UNTUK menjaga keberlanjutan usaha, perusahaan dituntut cermat dalam pemilihan sumber pendanaan. Salah satu strategi yang kerap dimanfaatkan adalah pendanaan yang dilakukan dengan perusahaan afiliasi atau biasa disebut dengan pendanaan intragrup.
Skema yang umum digunakan adalah pinjaman, baik dari anak perusahaan kepada perusahaan induk maupun sebaliknya. Skema ini kerap dipilih sebagai alternatif dalam pendanaan suatu perusahaan karena dinilai lebih hemat biaya dan fleksibel.
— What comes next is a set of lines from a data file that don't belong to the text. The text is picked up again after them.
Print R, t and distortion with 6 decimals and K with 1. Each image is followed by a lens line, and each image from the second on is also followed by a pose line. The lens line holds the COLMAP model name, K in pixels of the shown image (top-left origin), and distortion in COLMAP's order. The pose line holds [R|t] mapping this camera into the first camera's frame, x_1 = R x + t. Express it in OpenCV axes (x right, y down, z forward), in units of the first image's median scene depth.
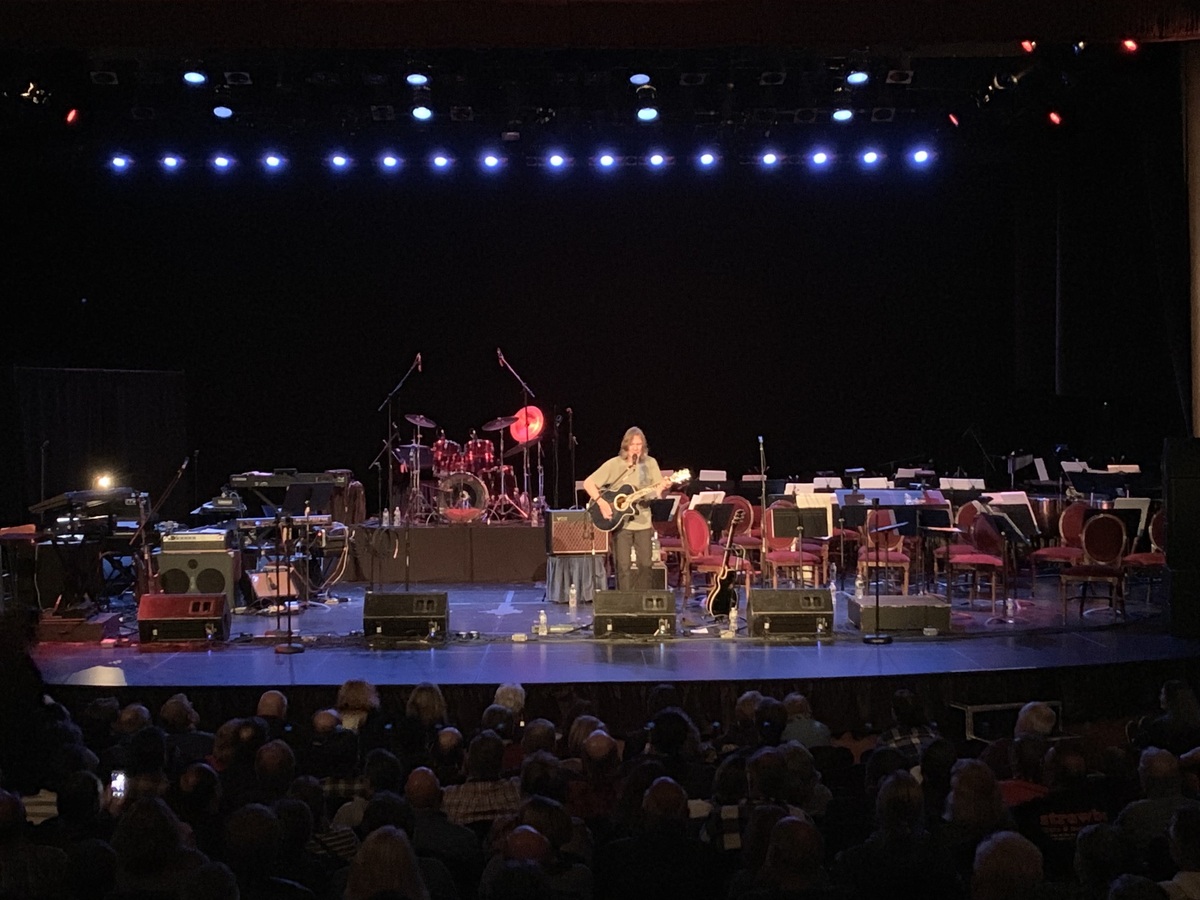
lens RADIAL K [[1969.3, 0, 597.6], [0, 1969.3, 449.3], [0, 0, 1]] dist [0.196415, 0.000000]
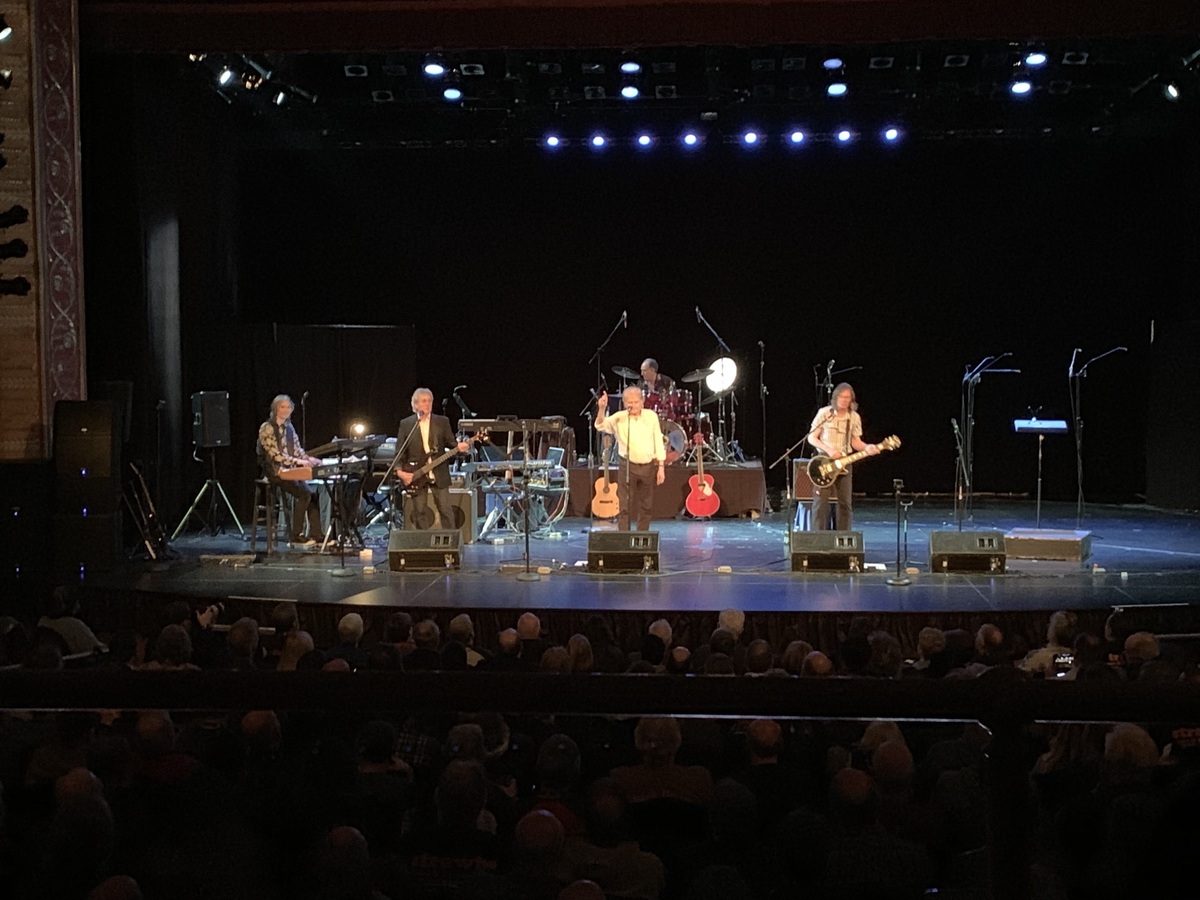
lens RADIAL K [[1969.3, 0, 591.7], [0, 1969.3, 447.6], [0, 0, 1]] dist [0.196415, 0.000000]
pose [[0.996125, 0.007676, -0.087618, -0.013268], [-0.004448, 0.999306, 0.036978, -0.014591], [0.087841, -0.036445, 0.995468, -0.115677]]
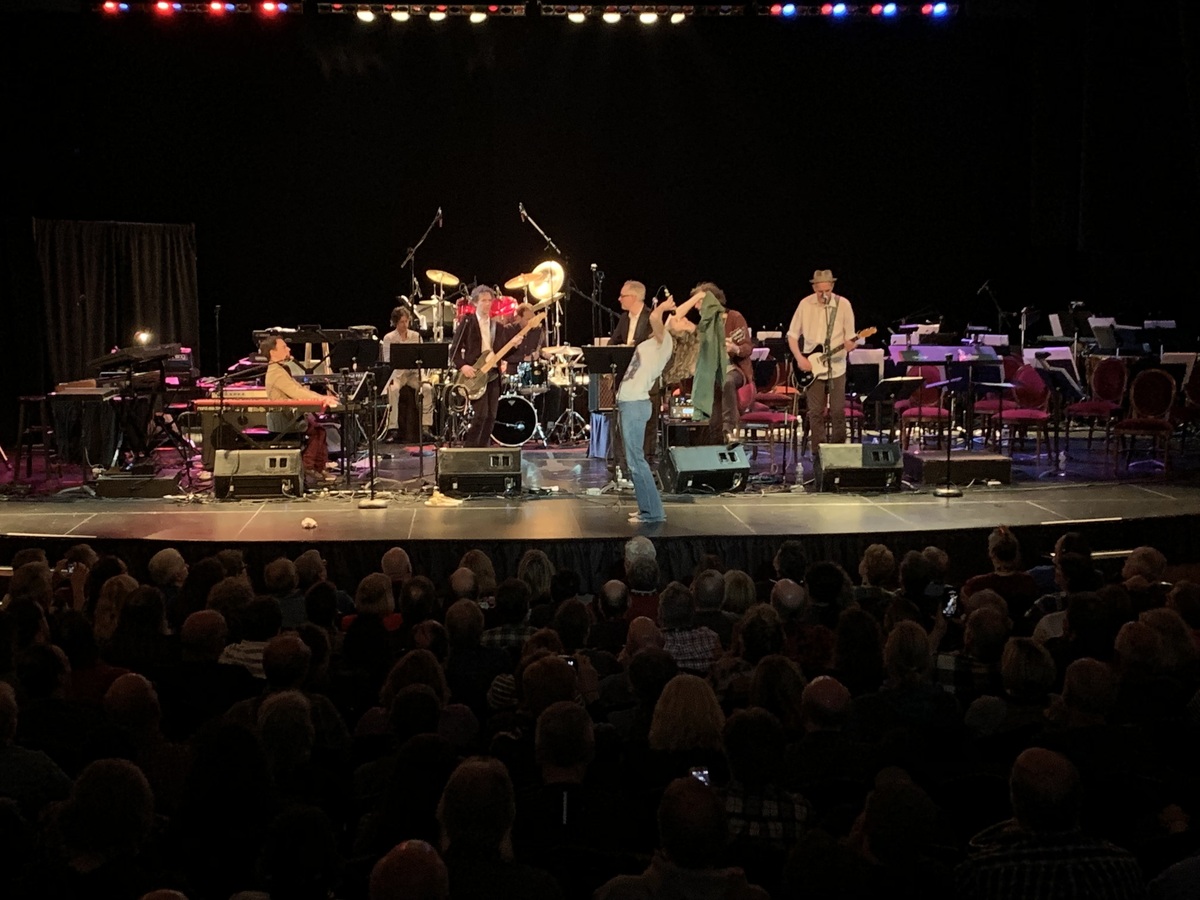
lens RADIAL K [[1969.3, 0, 604.7], [0, 1969.3, 446.2], [0, 0, 1]] dist [0.196415, 0.000000]
pose [[0.997766, -0.002957, 0.066745, -0.083304], [-0.001747, 0.997525, 0.070295, 0.000620], [-0.066788, -0.070255, 0.995291, -0.000565]]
Namun, transaksi pinjaman intragrup ternyata menyimpan risiko terkait dengan transfer pricing yang perlu dicermati. Pertama, adanya potensi reklasifikasi transaksi pinjaman menjadi transaksi penyertaan modal. Hal ini terutama jika substansi ekonomi transaksi tidak mencerminkan sebuah pinjaman yang murni.
Kedua, adanya potensi koreksi karena proporsi pinjaman dan tingkat suku bunga yang tidak wajar. Misal, jumlah pinjaman yang jauh lebih besar dibandingkan dengan modalnya (thin capitalization) sehingga perusahaan dapat membebankan biaya bunga untuk memperkecil besaran penghasilan kena pajak.
Atas kedua risiko tersebut, ada potensi koreksi dari otoritas karena ada indikasi motivasi untuk mendapatkan keuntungan pajak, bahkan penghindaran pajak. Alhasil, wajib pajak juga perlu memahami aspek transfer pricing transaksi keuangan intragrup dengan tepat.
Terlebih, isu transfer pricing masih menjadi sorotan dalam pengawasan dan pemeriksaan pajak. Pengawasan terhadap wajib pajak grup dan transaksi afiliasi juga masih menjadi prioritas otoritas pajak. Hal ini tidak dapat dilepaskan dari adanya kenaikan nilai transaksi intragrup.